Jun. 5th, 2013

I think I can remember when I first learned about the diff and patch utilities, but I was a lot younger then. Even though it was so very long ago, context diffs were the norm and so I learned about them at the same time as I learned about these utilities.

What I didn't learn...or at least didn't learn very well...was that the context part of the diff is what matters. The patch utility uses the context to identify the location of the change, the line numbers just tell the patch utility where to start looking. Moreover, if the patch utility fails to find a location that precisely matches the context it will look for a less precisely matching context by ignoring the value of the outermost lines of the context in searching for a match.

What is the point of this very generous notion of a match? Well it's to aid developers who may be submitting a patch for a change generated wrt. a slightly different code base from the copy where the change is applied. If the patch utility had a more precise definition of a match then the developers submitting the patch would have to do their work on a codebase that precisely matches the code base to which the patch is applied. That would force a good deal of syncing on the part of the developer and make the whole process more onerous.

Of course, patch itself can be configured by means of the fuzz factor option to be less or more precise. A fuzz factor of 0 makes patch require a perfect match.

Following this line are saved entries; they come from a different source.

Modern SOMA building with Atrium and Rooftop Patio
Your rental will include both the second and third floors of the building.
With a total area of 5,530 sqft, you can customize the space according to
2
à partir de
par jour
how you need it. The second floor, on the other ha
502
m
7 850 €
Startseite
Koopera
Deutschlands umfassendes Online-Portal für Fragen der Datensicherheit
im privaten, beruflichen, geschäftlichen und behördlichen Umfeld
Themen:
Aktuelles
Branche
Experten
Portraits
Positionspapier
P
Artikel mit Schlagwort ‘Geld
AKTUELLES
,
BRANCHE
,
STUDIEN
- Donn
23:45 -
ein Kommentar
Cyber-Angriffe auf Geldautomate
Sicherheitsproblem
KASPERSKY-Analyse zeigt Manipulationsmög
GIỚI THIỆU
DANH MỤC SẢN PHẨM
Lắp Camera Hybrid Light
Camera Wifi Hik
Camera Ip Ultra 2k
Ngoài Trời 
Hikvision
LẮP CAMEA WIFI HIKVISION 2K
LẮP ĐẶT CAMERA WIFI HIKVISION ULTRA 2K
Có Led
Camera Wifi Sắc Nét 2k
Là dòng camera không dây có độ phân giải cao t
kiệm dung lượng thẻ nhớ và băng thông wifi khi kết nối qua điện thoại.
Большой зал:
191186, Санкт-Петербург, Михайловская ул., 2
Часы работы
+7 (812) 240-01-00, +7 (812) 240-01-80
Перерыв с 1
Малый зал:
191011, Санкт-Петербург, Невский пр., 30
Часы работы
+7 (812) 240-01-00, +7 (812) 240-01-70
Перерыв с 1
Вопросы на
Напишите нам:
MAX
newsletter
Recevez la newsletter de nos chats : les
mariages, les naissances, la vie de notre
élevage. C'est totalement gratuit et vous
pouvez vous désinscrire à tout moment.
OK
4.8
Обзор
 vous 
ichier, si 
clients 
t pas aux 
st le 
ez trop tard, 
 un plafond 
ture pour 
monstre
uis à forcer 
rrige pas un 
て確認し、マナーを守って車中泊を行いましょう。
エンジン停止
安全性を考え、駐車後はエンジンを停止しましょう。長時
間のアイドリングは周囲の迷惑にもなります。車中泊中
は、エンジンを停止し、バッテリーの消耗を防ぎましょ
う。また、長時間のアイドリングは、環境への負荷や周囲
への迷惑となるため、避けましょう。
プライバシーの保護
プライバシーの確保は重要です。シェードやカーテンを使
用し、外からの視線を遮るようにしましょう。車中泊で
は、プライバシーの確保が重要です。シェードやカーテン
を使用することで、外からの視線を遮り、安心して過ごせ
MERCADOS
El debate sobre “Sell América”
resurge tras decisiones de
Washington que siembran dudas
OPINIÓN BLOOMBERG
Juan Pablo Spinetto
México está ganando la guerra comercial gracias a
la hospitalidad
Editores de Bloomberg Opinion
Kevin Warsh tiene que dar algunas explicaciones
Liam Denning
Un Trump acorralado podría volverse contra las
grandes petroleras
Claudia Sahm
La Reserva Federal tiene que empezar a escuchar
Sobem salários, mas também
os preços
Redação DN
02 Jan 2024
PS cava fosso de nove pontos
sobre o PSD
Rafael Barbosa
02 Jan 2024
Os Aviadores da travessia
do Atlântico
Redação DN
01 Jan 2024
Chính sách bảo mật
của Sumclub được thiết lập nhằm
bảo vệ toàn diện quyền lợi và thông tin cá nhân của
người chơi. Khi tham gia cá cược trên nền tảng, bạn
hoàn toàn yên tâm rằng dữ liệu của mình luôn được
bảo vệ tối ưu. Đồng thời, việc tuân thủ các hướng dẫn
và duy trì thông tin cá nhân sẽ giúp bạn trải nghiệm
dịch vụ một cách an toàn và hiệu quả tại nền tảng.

When is requiring a perfect match a good thing? Well, this all came up when I was working on updating a package for the yocto project. There were some patches that needed to be applied to the new version's configure script, and I updated the patches so that they were a precise match. If I hadn't updated them, however, they would have still been applied correctly as the configure script had not changed much between the versions. So, should patches like this be required to be a perfect match? The code to which they must be applied is known exactly, which is an argument for requiring precision. On the other hand, perfect precision places a burden on package maintainers who must remake these patches each time a version changes. Yet it's probably a good idea to require package maintainers to review and pay attention to those patches; after all they did have an original purpose which may become obsolete as the packages are updated. Requiring a perfect match would cause a bit more oversight. But, would it also be a large burden for a small benefit? Dunno.

Note that the quilt utility can be used to automate the process of updating patches making the whole thing less of a burden.